But in any case, Thiel gives money not only to candidates of the Libertarian
Party, but also (in fact, mainly) to the regular, anti-gay GOP. It could be
that he hates gays. It could be that he doesn't, but just considers funding
anti-gay propaganda to be acceptable collateral damage in a quest to promote
the Republican Party's other positions. Either way, he's a _much_ bigger
problem in my mind than some small fry giving 4-figure amounts to them,
because he's giving 6-figure amounts to the bigots, which they can use to
promote bigotry.

------
Pacabel
I think that the "very successful launches of Firefox OS" claim is odd.

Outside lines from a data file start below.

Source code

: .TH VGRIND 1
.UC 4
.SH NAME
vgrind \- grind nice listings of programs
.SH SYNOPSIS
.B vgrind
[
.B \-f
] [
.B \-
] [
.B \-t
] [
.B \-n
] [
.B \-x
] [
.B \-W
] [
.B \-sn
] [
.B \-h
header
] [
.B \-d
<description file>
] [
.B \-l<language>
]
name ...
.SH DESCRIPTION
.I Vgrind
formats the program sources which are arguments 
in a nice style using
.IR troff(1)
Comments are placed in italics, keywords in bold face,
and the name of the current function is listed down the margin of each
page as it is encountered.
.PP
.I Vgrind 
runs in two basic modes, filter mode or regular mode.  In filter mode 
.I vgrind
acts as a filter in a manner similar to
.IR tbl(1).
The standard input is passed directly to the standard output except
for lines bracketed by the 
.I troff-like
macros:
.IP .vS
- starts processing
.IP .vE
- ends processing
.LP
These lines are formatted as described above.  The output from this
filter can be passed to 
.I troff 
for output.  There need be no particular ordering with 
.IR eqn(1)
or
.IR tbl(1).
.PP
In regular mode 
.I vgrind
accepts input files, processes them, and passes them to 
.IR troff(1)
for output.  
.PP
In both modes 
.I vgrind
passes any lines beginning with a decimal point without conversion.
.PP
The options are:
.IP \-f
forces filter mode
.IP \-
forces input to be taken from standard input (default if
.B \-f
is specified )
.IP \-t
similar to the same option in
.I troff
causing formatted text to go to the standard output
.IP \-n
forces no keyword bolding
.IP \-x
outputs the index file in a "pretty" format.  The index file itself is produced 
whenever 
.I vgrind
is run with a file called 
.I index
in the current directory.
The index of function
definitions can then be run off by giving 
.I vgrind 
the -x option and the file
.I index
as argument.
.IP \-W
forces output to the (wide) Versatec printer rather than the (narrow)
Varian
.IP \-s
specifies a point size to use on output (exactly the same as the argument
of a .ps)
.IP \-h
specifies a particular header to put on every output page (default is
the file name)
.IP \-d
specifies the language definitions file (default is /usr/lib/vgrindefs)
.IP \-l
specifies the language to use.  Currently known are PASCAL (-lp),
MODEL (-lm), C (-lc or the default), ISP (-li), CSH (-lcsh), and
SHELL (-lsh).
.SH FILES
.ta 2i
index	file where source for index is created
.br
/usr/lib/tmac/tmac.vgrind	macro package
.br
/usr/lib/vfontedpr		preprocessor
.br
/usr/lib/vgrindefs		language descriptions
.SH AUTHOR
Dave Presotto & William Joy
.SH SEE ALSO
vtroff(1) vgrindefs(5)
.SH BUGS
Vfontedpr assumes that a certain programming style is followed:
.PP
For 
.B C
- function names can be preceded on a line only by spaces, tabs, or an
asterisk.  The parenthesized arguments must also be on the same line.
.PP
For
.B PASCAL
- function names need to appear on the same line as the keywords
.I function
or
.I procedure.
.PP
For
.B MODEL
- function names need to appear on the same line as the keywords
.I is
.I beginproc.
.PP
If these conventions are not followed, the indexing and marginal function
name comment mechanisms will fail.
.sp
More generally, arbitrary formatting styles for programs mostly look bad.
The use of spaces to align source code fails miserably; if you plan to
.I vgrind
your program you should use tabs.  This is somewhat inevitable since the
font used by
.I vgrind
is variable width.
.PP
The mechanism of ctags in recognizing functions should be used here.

While justifying it with the "15 countries with 4 operators and 4 device
manufacturers"-style claims may sound good, in practice we don't really see
much serious adoption.

It isn't even really competing with Microsoft's or BlackBerry's offerings at
this point, and even they are significantly far behind Android and iOS when it
comes to market share.

If Firefox OS were actively competing against Android and iOS, I could see it
being called a "success". But at this point it's, at best, the fifth-place
player, and realistically it's further down the list than that. There isn't
much to indicate that it'll get much uptake, either. So all in all, that's not
really impressive, I'm afraid to say. It surely should not be described as
"successful".